_Aim_
Please say whether each statement below agrees with the post on bookmaker odds, answering yes or no and quoting the words from the post that decide it. 1. The post examines only the home-draw-away market. 2. The post assumes the money a bettor stakes is proportional to that bettor's confidence in an outcome. 3. In the coin example, the coin is believed to be perfectly fair.

-- Start of Provided text --

This post attempts to sketch a solution to a problem a bookmaker might have: starting from a predefined set of odds, how do we adjust them so that the risk for the bookmaker is minimized? We take into consideration the financial stakes the bettors have in the game, the total financial risk the house is willing to take and will only analyse the 1x2 market (home-draw-away), to keep the code clean.

We can express the problem in the following bayesian terms: assuming that bettors place bets according to their assessment of the market and that the money they stake is proportional to the confidence they have in a specific outcome, given that a bettor places a specific amount of money on an outcome (event occured), how does this knowledge influence our assessment of the real odds?

Bayesian Inference Basics

In simple terms, Bayesian Inference tries to solve problems which revolve around the following pattern: “given our belief of the world at a certain point of time, if new evidence becomes available, how do these affect our beliefs”? Or, put differenly, “given a model of the world with a set of a priori parameters, if new evidence becomes available, how will the parameters change to incorporate this new evidence?”

Examples of problems that can be solved through Bayesian Inference

  • One might believe a coin is slightly biased with and heads will turn with a probability PH while tails will turn with a probability PT. By starting a set of trial, one can adjust the PH and PT according to the results of each trial, having the model migrate towards the real probabilities.

-- End of Provided text --
-- Start of Stored records --

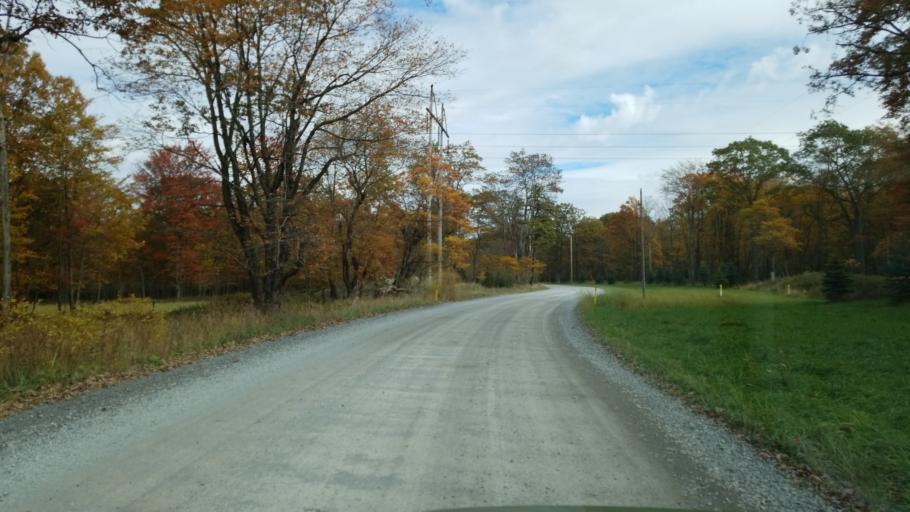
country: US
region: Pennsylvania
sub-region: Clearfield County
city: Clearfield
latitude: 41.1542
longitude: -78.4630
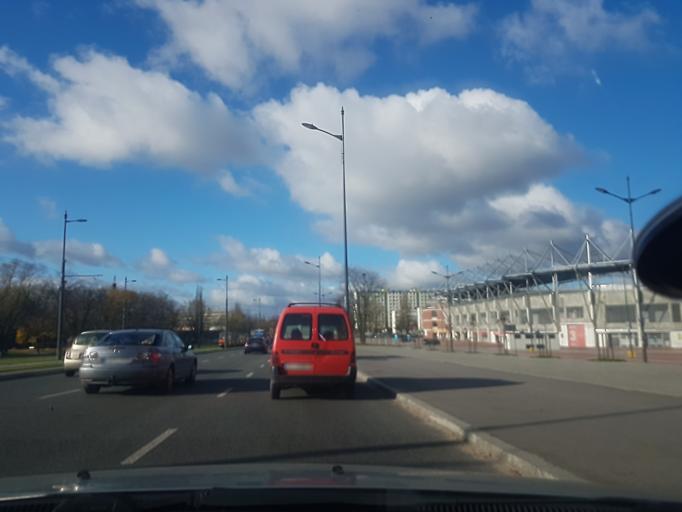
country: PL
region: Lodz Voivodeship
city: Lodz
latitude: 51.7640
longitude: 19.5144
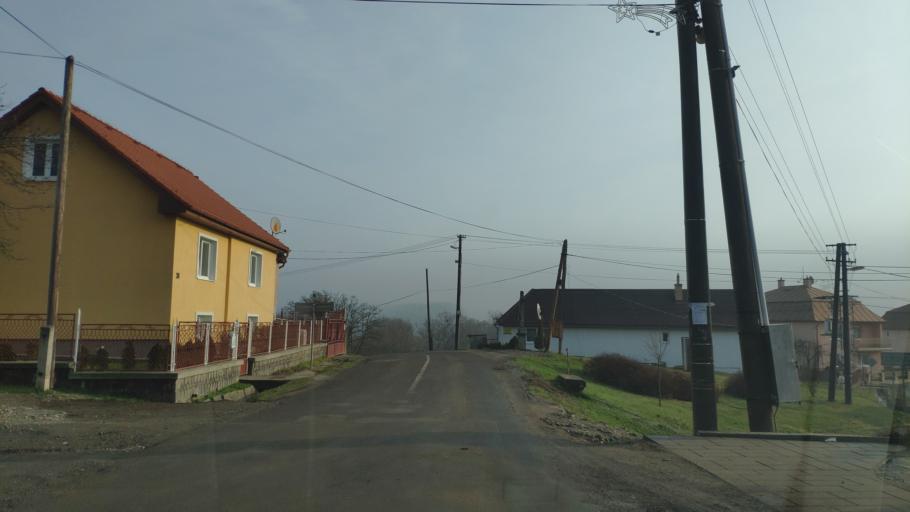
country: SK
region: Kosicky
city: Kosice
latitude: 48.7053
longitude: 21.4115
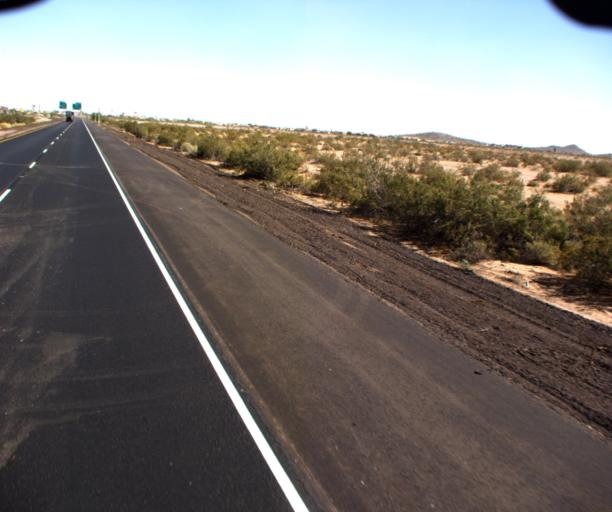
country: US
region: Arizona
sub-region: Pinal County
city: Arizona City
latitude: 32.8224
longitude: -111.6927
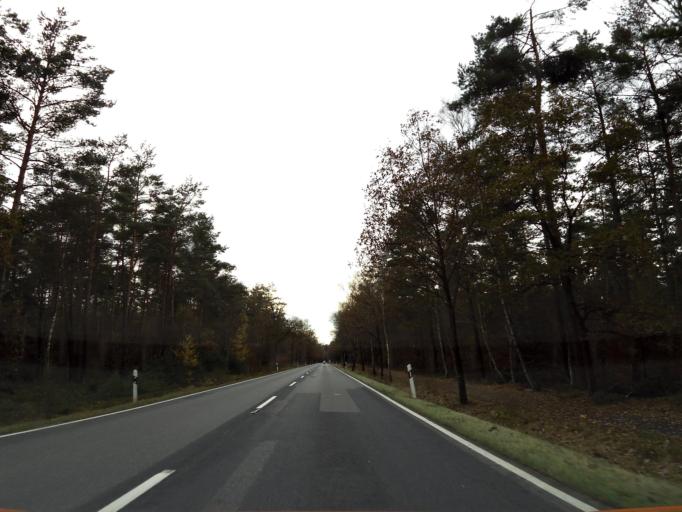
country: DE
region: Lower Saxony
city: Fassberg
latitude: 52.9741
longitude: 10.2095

-- End of Stored records --
-- Start of Stored records --

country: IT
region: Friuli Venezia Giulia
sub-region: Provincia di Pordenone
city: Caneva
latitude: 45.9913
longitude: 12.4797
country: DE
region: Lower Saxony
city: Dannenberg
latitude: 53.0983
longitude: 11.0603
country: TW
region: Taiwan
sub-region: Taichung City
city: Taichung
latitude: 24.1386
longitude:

-- End of Stored records --
-- Start of Stored records --

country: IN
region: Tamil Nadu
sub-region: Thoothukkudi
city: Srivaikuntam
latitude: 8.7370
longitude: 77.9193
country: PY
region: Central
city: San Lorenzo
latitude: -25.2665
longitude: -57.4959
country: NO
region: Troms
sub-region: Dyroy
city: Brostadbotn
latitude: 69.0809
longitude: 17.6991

-- End of Stored records --

_Exercise solution_
1. Yes: "will only analyse the 1x2 market (home-draw-away)"
2. Yes: "the money they stake is proportional to the confidence they have in a specific outcome"
3. No: "One might believe a coin is slightly biased"